SOURCE MATERIAL ::
^^^^^^^^^^^^^^^^

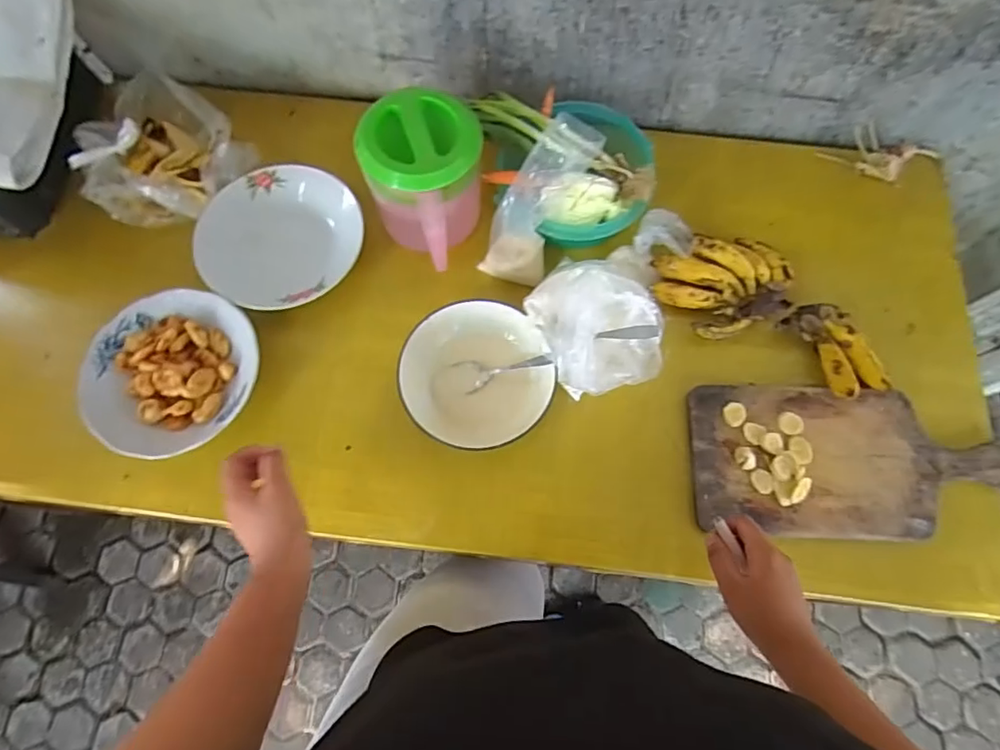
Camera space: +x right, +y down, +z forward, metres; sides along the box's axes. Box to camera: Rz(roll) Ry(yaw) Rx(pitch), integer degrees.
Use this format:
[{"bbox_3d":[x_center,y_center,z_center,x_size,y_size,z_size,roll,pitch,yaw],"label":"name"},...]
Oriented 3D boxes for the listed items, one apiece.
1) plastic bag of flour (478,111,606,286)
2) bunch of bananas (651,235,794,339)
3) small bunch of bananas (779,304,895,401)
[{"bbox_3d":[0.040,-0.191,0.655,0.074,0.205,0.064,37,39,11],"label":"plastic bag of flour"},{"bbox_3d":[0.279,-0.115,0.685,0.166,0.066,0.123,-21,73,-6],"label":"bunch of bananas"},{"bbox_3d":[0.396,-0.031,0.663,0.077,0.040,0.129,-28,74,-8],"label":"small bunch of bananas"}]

^^^^^^^^^^^^^^^^

INSTRUCTIONS FOR THE TASK :: Copy every record verbatim while leaving each picture out.

REPLY TO THE EXERCISE ::
Camera space: +x right, +y down, +z forward, metres; sides along the box's axes. Box to camera: Rz(roll) Ry(yaw) Rx(pitch), integer degrees.
Use this format:
[{"bbox_3d":[x_center,y_center,z_center,x_size,y_size,z_size,roll,pitch,yaw],"label":"name"},...]
Oriented 3D boxes for the listed items, one apiece.
1) plastic bag of flour (478,111,606,286)
2) bunch of bananas (651,235,794,339)
3) small bunch of bananas (779,304,895,401)
[{"bbox_3d":[0.040,-0.191,0.655,0.074,0.205,0.064,37,39,11],"label":"plastic bag of flour"},{"bbox_3d":[0.279,-0.115,0.685,0.166,0.066,0.123,-21,73,-6],"label":"bunch of bananas"},{"bbox_3d":[0.396,-0.031,0.663,0.077,0.040,0.129,-28,74,-8],"label":"small bunch of bananas"}]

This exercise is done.